Scientists Discover Why It's Hard to Swat a Fly
Their brains may be tiny, but flies do sophisticated, almost instantaneous calculations that allow them to leap away from a looming threat with amazing speed. Using high-resolution, high-speed digital imaging of fruit flies being threatened with swatter, Caltech scientist Michael Dickinson discovered the secret of fly evasiveness. The instant a fly sees a threat with eyes that have an almost 360 degree field of view, its brain calculates the location of the threat, comes up with an escape plan, and places its legs in an optimal position to hop out of the way in a direction opposite the threat.
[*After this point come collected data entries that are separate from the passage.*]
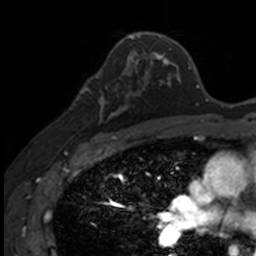
Breast MRI, one axial slice. Slice 88 of 160 in the series (ordered by position). Cropped to one breast. Dynamic contrast-enhanced series, time point 2 of 7 at this slice position (early post-contrast). 3 T. TE 1.7 ms, TR 4 ms. 1 mm slice thickness. 256 × 256 image matrix, field of view 171 × 171 mm. Female patient.
Annotated regions visible in this slice (semi-automatic segmentation, software-assisted and operator-edited):
- enhancing-tissue mask used for the functional tumour volume (all voxels passing the contrast-enhancement thresholds inside the analysis volume; usually the tumour): box from (x=83, y=71) to (x=141, y=135) px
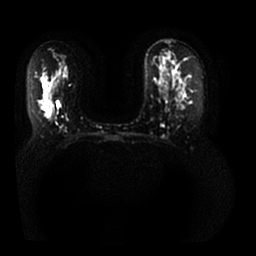
Breast MRI, one axial slice. Slice 16 of 25 in the series (ordered by position). Diffusion-weighted series; image 2 of 4 stored at this slice position (different b-values; order by instance number). 1.5 T. 4 mm slice thickness. 256 × 256 image matrix. Female patient.
Outlined on this slice (outlined manually by an expert reader):
- tumour on diffusion-weighted imaging: bounding box [x1, y1, x2, y2] px = [45, 108, 52, 118]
If the threat comes from the front, for example, the fly moves its middle legs forward and leans back, then raises and extends its legs to push off backward. Similar acrobatics allow a fly to leap forward, or to either side. "Our experiments showed that the fly somehow 'knows' whether it needs to make large or small postural changes to reach the correct preflight posture," Dickinson said. So what the best way to swat a fly? "It is best not to swat at the fly's staring position, but rather to aim a bit forward of that to anticipate where the fly is going to jump when it first sees your swatter," he concluded. Dickinson's research is being published in the journal Current Biology.